Exercise –
When the line containing "pyautogui.click(490, 302)" appears in the entries below, begin printing there and stop after the line containing "pyautogui.click(501, 312)"; print each of those lines exactly and no other line.

Data shown –
■ ■ ■ ■
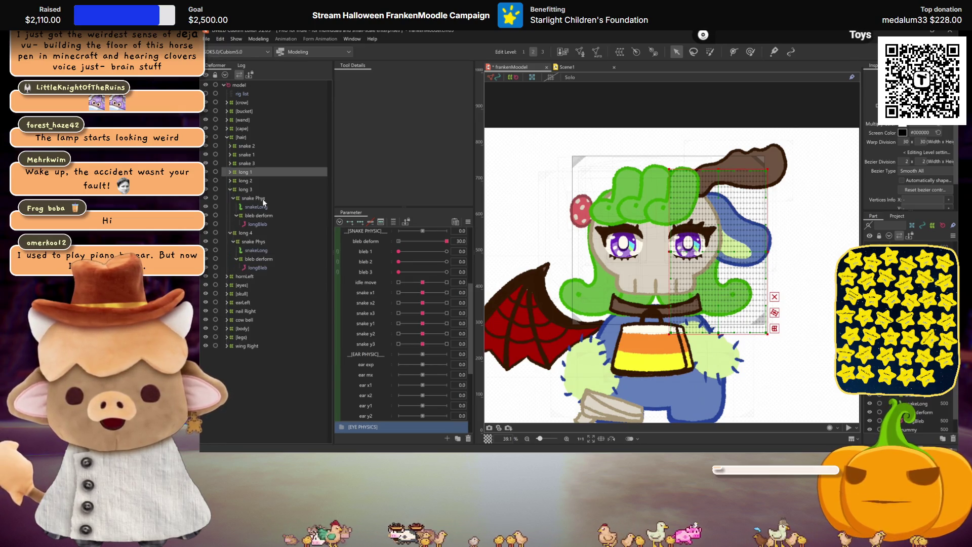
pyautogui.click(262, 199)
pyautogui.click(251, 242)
■ ■ ■ ■
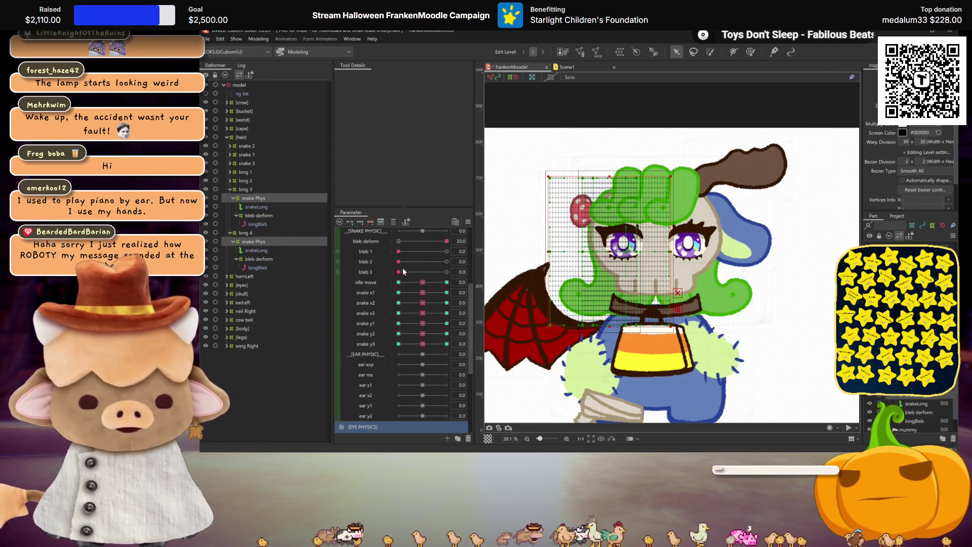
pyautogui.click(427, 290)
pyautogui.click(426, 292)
■ ■ ■ ■
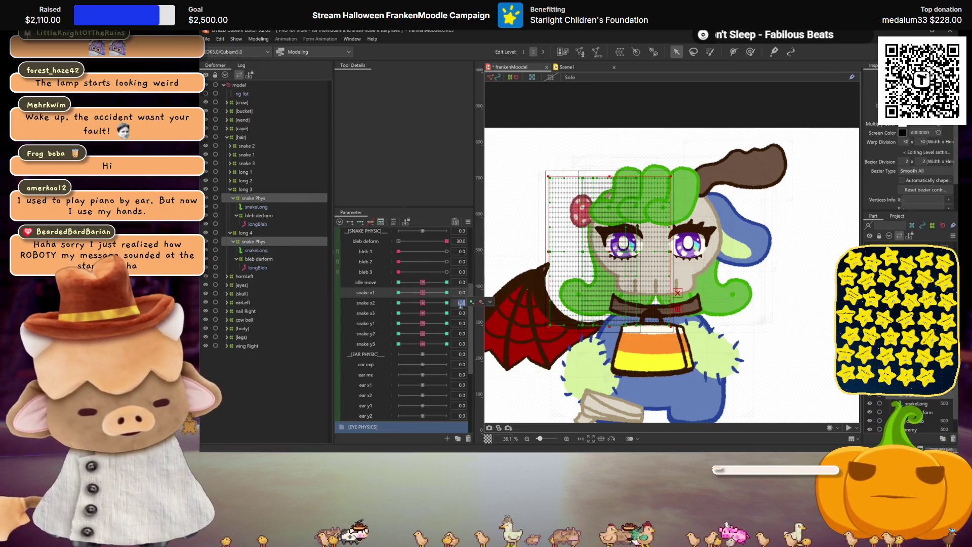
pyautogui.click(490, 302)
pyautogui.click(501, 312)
■ ■ ■ ■
Result for this exercise –
pyautogui.click(490, 302)
pyautogui.click(501, 312)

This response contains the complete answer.